- _Entries shown_
________________________________________

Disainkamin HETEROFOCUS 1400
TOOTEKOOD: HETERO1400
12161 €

________________________________________

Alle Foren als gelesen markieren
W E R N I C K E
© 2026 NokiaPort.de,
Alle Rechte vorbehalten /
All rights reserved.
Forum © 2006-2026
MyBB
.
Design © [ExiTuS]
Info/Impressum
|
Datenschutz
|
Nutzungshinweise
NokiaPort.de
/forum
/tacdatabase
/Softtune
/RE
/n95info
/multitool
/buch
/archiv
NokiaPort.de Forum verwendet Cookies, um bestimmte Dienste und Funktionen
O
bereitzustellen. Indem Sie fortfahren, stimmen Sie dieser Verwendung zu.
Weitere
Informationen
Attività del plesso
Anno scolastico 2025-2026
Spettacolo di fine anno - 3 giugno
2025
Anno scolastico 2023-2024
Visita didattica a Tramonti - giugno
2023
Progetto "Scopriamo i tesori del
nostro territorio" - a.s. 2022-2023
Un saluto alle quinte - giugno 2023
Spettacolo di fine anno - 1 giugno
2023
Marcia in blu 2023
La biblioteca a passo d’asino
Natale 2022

________________________________________

- _Request_
For every line above that includes the word "Spettacolo", return the line.

- _Answer to the problem_
Spettacolo di fine anno - 3 giugno
Spettacolo di fine anno - 1 giugno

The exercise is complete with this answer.